LYMEPOLICYWONK: Spotlight on an IOM Speaker: Does the IOM Know the Difference Between Dogma and Science? Rumor Hassett They Don’t!
The IOM has slotted Afton Hassett to speak about “Potential Bio-Marker Applications for Lyme Disease: Aligning Multiple Symptoms with Biological Measures”. You might think he was a microbiologist or, or, or ? Well, it turns out that she is a Psy.D. What is a Psy.D.? It is a newish graduate degree in psychology. It does not focus on research or statistics, it focuses on the “soft” side of psychology, generally therapy (which is not a bad thing, but why should it weigh in on biology?) What does a therapist have to say about biomarkers specifically and why was she chosen over say, someone who actually knows about biomarkers, like Dr. Ben Luft? I shudder to think that this is about the psycholigization of an illness—namely turning an illness caused by a bacteria into a psychiatric illness, as in “don’t worry, it’s all in your head”. Afton Hassett, Psy.D., hails from the Chronic Pain & Fatigue Research Center, Department of Anesthesiology at the University of Michigan Medical School. Her view in a nutshell? Is that patients are nuts. How refreshing. She publishes with Dr. Lenny Sigal, a highly vocal anti-chronic Lyme light seeker. How reassuring. Some of her quotes follow after the jump. . .

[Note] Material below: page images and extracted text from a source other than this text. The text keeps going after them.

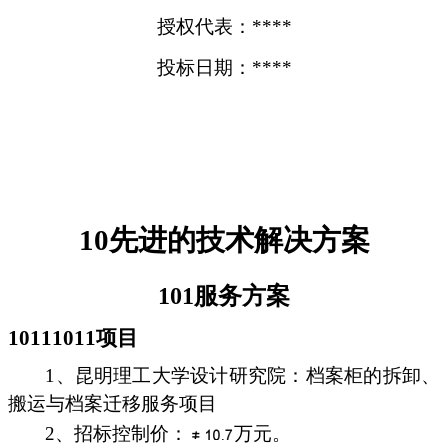
授权代表：****
投标日期：****
10先进的技术解决方案
101服务方案
10111011项目
1、昆明理工大学设计研究院：档案柜的拆卸、
搬运与档案迁移服务项目
2、招标控制价：
万元。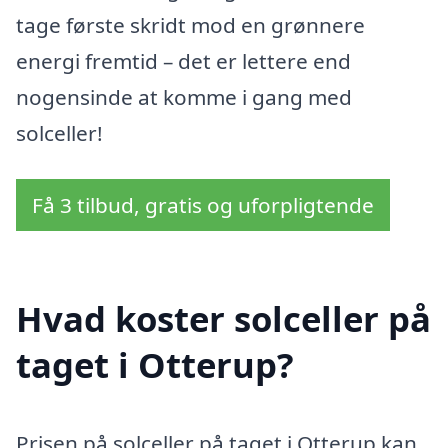
tage første skridt mod en grønnere
energi fremtid – det er lettere end
nogensinde at komme i gang med
solceller!
Få 3 tilbud, gratis og uforpligtende
Hvad koster solceller på
taget i Otterup?
Prisen på solceller på taget i Otterup kan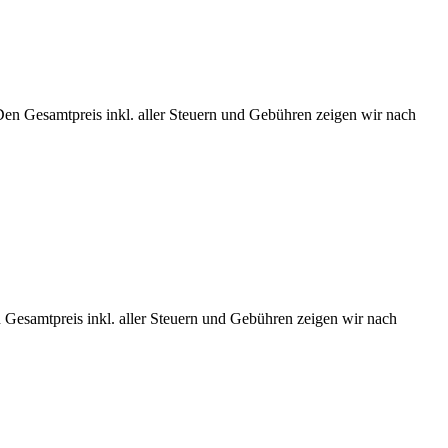
Den Gesamtpreis inkl. aller Steuern und Gebühren zeigen wir nach
 Gesamtpreis inkl. aller Steuern und Gebühren zeigen wir nach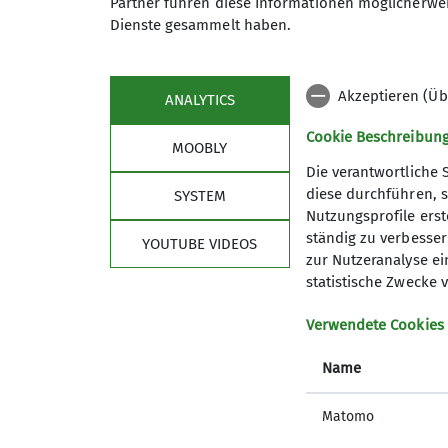
Partner führen diese Informationen möglicherwei
Fast überall sind die Touren ca. 14 Meter
Dienste gesammelt haben.
Wir waren uns alle einig, dass der Ausflug
Akzeptieren (Üb
ANALYTICS
Cookie Beschreibun
MOOBLY
Die verantwortliche 
diese durchführen, s
SYSTEM
Nutzungsprofile erste
ständig zu verbessern
YOUTUBE VIDEOS
zur Nutzeranalyse ei
statistische Zwecke v
Verwendete Cookies
Name
Matomo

For instance, there is the quote from Hassett’s article, coauthored with Sigal: “Psychiatric comorbidity and other psychological factors in patients with “chronic Lymedisease”:
There is no evidence of current or previous Borrelia burgdorferi infection in most patients evaluated at university-based Lyme disease referral centers. Instead, psychological factors likely exacerbate the persistent diffuse symptoms or “Chronic Multisymptom Illness” (CMI) incorrectly ascribed to an ongoing chronic infection with B. burgdorferi. . . . . Our findings suggest that multidisciplinary treatment addressing the physical and often emotional suffering of such patients will be more effective than perpetuating the diagnosis of “chronic Lyme disease.”
And here is another conclusion from another article published with Sigal, “Role of psychiatric comorbidity in chronic Lyme disease.”

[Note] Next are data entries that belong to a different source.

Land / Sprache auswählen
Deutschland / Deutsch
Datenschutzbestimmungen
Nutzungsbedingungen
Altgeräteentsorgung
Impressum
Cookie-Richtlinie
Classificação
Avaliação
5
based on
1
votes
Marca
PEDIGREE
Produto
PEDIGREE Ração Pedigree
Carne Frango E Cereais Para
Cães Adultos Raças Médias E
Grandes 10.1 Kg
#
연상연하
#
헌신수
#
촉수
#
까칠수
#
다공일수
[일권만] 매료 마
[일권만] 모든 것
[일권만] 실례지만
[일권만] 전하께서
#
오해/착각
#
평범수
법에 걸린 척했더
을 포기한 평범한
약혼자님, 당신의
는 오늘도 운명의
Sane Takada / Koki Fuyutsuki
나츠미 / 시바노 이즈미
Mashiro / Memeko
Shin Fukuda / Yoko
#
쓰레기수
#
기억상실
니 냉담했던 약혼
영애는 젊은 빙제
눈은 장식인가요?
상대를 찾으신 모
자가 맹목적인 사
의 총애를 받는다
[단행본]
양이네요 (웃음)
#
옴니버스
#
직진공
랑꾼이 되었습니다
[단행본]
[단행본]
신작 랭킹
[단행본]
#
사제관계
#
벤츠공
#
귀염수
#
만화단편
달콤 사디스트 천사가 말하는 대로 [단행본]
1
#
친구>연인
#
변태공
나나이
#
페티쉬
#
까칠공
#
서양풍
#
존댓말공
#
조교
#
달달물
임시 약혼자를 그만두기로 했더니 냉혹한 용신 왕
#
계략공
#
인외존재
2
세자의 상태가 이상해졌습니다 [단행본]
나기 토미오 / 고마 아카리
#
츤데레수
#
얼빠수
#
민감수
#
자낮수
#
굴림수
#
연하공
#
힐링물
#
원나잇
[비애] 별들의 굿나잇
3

The prominence of psychological factors in CLD suggests a place for a multidisciplinary treatment effort that centers on a cognitive– behavioral therapy type of approach, targeting mood, coping, and functioning. Such an approach has been shown to be effective for other populations with medically unexplained physical symptoms (43–45). Lastly, any therapy provided for these patients should not perpetuate the chronically sick role. . .

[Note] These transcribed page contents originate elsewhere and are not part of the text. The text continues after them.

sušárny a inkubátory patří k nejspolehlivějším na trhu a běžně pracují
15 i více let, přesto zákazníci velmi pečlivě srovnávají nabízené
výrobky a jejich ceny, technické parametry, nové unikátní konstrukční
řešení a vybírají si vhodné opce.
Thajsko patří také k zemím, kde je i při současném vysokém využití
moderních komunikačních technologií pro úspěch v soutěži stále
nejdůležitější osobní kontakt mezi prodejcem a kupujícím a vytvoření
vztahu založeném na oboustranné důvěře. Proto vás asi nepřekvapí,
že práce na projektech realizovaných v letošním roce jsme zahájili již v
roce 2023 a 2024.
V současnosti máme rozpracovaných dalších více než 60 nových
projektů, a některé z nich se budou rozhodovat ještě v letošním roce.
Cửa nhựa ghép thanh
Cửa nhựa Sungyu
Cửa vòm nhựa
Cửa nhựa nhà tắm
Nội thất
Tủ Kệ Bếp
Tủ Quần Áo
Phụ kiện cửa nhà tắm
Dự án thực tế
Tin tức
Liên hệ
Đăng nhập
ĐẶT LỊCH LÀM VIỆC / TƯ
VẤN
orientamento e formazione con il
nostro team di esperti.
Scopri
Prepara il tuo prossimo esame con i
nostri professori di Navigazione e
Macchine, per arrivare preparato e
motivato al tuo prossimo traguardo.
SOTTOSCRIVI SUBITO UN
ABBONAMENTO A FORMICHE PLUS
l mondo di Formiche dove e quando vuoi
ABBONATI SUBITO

Do you feel reassured? I don’t. One has to ask at the end of the day, is the IOM serious in choosing Hassett to deal with biomarkers? Really? They discount members of ILADS and highly respected researchers who actually know a thing or two about biomarkers and don’t just “blame it on the patients” when the science is rough. Why would the IOM choose this speaker on this topic when it had clearer and better choices? Is it possible the IOM experts don’t know dogma when they see it? I’m giving them the benefit of the doubt, which is why I am worried.